- **AIM OF THE EXERCISE**: Name every person shown in parentheses after a numbered question for Tim in the meeting minutes.

- **PAGE EXTRACT**:
Tim said he didn't have a definitive answer to this question as that would have to come from Dr. Frazier, but believed that the concept of consolidating like functions to leverage an economy of scale was the driving reason.

2-5) Questions for Tim from the committee

2-5-1) Are there any implications for e-mail? (Dan Miller)

Dan Miller asked if the only implications for e-mail were that Exchange is now solely Mike Conlon's. Tim responded that e-mail is a question mark in the longer-term sorting out things. E-mail is an application but it is also somewhat of a middleware service connected to other applications. Exchange is closely tied to Active Directory and if we only had Exchange for e-mail those two would clearly fit together as they do now.

Tim said he views student e-mail as a commodity and that it should be first among the many things that should sooner or later be outsourced into the cloud. Other than that he didn't have much to say about e-mail at this time.

2-5-2) Did this merger arise from the UF IT Action Plans process? (Clint Collins)

Tim responded that such was not the case, rather this merger is viewed as something already planned for between Chuck Frazier and Ed Poppell. The initial recommendations of the ITAP Task Force have gone to the Steering Committee which will meet next Tuesday to provide feedback on that initial draft. The Task Force will then create a final draft for the President within the next two weeks.

2-5-3) Will this merger result in a cutback of total FTE devoted to the UF enterprise? (Handsford Tyler)

- **DATASET RECORDS**:
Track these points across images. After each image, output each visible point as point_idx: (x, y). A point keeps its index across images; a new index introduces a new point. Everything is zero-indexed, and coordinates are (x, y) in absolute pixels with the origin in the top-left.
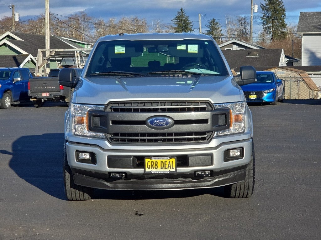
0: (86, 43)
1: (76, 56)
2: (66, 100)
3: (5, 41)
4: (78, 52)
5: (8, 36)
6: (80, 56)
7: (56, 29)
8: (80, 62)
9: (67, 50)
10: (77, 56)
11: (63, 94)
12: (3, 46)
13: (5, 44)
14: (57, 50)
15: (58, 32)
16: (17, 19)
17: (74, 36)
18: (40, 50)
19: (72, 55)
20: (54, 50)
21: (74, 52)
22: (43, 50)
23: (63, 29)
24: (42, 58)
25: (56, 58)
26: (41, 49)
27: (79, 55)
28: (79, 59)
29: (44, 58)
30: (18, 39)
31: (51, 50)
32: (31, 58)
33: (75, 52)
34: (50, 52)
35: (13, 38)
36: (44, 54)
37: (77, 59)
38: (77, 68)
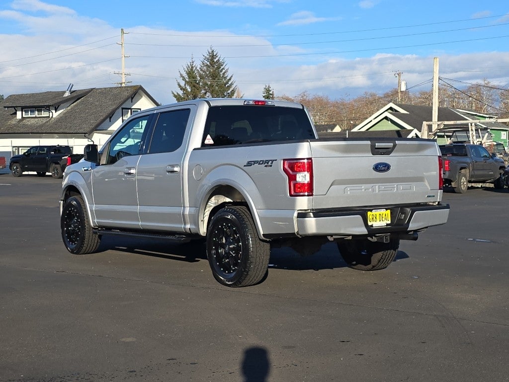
...
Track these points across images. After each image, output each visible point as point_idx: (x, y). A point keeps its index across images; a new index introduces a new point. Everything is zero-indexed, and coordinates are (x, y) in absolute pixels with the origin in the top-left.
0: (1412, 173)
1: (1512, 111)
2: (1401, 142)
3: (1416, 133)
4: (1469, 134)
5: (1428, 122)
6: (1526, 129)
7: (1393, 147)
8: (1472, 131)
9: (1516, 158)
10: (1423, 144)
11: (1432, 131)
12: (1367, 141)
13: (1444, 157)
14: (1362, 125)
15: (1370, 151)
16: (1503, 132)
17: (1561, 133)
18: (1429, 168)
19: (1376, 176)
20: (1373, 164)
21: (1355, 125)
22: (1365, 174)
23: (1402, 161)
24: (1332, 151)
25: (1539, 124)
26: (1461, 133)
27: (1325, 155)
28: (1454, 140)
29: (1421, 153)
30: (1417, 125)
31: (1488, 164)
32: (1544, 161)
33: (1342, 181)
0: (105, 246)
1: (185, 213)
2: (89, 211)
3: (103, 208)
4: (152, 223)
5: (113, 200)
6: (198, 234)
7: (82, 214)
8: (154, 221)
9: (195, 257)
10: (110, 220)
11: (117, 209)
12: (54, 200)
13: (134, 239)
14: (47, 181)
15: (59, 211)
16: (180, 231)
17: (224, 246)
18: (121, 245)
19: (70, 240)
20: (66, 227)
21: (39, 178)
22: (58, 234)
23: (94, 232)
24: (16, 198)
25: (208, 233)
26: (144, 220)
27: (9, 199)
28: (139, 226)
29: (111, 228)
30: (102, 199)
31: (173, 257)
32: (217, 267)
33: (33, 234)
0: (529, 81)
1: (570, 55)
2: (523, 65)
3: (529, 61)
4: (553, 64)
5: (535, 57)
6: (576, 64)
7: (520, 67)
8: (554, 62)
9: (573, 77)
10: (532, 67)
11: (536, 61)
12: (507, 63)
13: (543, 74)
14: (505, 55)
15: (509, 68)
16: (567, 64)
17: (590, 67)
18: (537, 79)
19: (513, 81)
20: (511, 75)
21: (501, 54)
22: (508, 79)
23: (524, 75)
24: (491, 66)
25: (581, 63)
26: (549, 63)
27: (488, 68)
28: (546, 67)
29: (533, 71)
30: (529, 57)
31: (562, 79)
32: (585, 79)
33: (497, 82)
* * *
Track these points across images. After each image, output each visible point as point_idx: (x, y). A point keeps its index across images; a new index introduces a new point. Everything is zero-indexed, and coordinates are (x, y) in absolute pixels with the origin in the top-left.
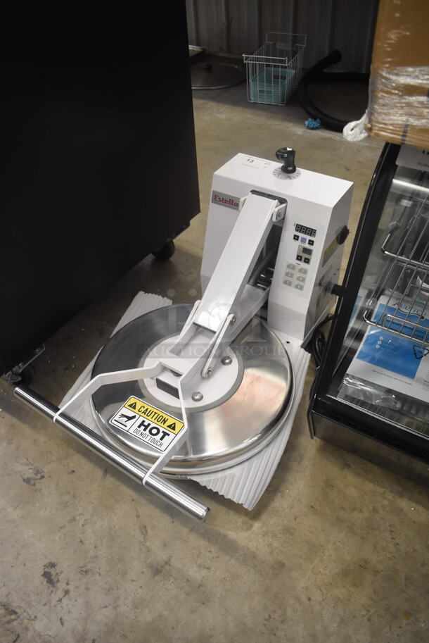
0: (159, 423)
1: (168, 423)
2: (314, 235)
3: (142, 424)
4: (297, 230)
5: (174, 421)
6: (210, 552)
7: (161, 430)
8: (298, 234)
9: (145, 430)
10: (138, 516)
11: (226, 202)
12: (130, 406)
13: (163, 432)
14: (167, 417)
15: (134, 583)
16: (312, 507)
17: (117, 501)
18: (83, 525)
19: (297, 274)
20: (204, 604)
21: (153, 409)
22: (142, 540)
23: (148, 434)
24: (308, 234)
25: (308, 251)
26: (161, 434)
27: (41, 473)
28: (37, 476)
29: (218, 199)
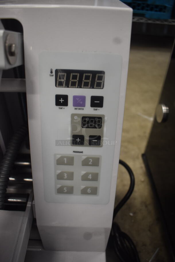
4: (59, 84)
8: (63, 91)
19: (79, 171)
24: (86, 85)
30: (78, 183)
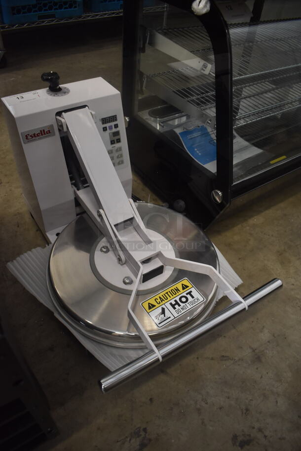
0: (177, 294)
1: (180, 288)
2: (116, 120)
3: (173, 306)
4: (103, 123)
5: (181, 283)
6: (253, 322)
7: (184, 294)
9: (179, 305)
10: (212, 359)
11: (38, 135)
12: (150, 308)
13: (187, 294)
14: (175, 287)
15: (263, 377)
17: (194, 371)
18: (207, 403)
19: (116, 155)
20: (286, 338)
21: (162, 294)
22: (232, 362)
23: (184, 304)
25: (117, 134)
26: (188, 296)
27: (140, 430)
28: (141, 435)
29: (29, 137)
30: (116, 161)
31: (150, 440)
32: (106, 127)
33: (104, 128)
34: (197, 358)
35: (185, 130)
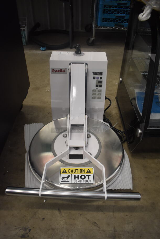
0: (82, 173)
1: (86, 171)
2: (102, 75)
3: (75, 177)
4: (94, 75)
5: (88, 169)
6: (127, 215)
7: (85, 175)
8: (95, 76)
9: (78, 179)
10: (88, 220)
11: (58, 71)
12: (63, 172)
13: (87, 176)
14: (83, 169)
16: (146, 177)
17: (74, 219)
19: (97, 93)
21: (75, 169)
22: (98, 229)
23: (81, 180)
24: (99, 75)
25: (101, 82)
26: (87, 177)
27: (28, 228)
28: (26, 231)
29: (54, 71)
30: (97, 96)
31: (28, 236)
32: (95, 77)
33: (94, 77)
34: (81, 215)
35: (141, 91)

- **TASK SOLUTION**: Dan Miller, Clint Collins, Handsford Tyler